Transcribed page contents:
════════

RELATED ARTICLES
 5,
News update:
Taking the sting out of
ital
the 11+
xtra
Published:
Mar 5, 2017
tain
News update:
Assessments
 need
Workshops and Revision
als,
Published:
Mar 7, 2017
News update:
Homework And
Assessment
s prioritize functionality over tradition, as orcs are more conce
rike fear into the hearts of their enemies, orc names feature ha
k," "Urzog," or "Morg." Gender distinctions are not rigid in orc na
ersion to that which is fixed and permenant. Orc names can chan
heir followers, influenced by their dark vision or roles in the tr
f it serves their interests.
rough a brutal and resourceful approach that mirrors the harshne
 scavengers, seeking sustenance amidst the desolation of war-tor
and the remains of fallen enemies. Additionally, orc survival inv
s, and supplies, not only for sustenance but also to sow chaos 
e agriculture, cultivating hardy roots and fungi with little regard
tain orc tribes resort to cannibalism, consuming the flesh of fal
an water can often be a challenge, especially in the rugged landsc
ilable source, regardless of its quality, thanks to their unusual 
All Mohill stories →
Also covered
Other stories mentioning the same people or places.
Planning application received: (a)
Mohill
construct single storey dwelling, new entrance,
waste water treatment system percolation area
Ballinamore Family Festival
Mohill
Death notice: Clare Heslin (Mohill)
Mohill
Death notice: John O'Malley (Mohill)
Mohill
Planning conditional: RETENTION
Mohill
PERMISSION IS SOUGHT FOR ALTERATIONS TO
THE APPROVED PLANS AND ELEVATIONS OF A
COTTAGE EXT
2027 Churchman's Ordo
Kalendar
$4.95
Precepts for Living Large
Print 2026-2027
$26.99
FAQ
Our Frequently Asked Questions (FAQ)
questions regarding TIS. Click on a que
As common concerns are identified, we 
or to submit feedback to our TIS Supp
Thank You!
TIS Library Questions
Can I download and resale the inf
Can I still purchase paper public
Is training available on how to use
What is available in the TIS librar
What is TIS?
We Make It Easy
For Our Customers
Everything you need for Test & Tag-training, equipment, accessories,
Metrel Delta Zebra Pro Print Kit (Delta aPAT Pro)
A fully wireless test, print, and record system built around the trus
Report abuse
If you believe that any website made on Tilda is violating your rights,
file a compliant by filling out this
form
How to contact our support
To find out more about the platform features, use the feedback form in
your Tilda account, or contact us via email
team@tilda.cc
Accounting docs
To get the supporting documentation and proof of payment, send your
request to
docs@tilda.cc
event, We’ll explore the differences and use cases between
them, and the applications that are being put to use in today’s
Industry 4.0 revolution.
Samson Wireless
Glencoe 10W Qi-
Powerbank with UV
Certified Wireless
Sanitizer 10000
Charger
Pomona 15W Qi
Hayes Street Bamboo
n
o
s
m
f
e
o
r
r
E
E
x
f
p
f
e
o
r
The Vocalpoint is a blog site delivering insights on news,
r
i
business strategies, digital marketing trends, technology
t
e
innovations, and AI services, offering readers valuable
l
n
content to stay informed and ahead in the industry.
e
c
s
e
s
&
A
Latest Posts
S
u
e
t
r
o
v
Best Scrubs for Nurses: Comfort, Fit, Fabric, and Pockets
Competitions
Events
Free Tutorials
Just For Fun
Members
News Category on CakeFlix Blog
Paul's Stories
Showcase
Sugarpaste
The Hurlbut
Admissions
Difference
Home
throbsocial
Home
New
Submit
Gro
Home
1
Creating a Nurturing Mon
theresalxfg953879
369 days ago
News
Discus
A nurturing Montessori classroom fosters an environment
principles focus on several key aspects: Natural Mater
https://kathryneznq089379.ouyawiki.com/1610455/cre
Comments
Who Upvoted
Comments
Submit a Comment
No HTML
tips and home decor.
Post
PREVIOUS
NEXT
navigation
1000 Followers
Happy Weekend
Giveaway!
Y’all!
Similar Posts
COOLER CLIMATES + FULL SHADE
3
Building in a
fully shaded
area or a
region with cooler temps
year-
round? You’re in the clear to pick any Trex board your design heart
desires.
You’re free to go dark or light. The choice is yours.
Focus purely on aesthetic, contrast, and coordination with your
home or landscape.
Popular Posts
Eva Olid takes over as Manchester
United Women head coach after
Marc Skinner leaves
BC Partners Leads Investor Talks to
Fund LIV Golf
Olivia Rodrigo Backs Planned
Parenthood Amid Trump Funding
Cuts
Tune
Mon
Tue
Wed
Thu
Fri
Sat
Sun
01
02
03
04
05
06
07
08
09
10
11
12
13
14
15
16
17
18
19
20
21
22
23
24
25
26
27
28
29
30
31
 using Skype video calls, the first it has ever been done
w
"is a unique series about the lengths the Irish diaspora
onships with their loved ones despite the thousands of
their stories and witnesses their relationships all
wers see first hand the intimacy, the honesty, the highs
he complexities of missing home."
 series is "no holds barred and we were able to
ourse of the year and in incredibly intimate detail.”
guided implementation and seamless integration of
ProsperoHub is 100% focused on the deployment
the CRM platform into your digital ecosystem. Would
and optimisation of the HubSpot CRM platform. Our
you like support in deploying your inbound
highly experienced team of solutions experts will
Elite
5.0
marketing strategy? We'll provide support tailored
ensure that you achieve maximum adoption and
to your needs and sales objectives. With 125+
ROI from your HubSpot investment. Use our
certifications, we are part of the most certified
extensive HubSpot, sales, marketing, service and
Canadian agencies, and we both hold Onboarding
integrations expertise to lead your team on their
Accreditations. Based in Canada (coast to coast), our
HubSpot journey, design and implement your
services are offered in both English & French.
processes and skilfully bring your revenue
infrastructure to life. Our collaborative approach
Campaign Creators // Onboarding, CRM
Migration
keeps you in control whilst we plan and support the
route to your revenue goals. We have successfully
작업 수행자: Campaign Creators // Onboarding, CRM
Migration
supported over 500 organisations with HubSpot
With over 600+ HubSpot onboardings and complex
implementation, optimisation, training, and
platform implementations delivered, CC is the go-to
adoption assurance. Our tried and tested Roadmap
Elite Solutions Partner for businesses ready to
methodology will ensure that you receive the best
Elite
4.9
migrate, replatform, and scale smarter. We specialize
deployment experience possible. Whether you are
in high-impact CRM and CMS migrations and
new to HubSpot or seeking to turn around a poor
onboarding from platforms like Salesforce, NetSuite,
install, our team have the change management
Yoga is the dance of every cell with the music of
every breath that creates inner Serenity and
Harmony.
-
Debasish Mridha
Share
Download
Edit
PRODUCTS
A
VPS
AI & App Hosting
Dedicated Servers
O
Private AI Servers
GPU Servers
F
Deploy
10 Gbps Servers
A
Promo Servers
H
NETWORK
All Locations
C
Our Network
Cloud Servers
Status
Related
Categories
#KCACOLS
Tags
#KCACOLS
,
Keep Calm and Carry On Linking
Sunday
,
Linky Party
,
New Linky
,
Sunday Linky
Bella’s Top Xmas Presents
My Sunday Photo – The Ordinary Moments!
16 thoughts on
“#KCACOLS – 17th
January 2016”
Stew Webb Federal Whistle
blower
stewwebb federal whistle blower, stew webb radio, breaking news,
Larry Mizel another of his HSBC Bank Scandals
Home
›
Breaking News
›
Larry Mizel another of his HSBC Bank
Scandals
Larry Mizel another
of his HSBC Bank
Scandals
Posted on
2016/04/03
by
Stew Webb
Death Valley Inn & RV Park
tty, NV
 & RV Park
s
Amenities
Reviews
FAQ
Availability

════════

Using the data above, transcribe the lines that run from the line with "Private AI Servers" to the line with "Bella’s Top Xmas Presents", both ends kept, and output nothing else.

Exercise solution |
Private AI Servers
GPU Servers
F
Deploy
10 Gbps Servers
A
Promo Servers
H
NETWORK
All Locations
C
Our Network
Cloud Servers
Status
Related
Categories
#KCACOLS
Tags
#KCACOLS
,
Keep Calm and Carry On Linking
Sunday
,
Linky Party
,
New Linky
,
Sunday Linky
Bella’s Top Xmas Presents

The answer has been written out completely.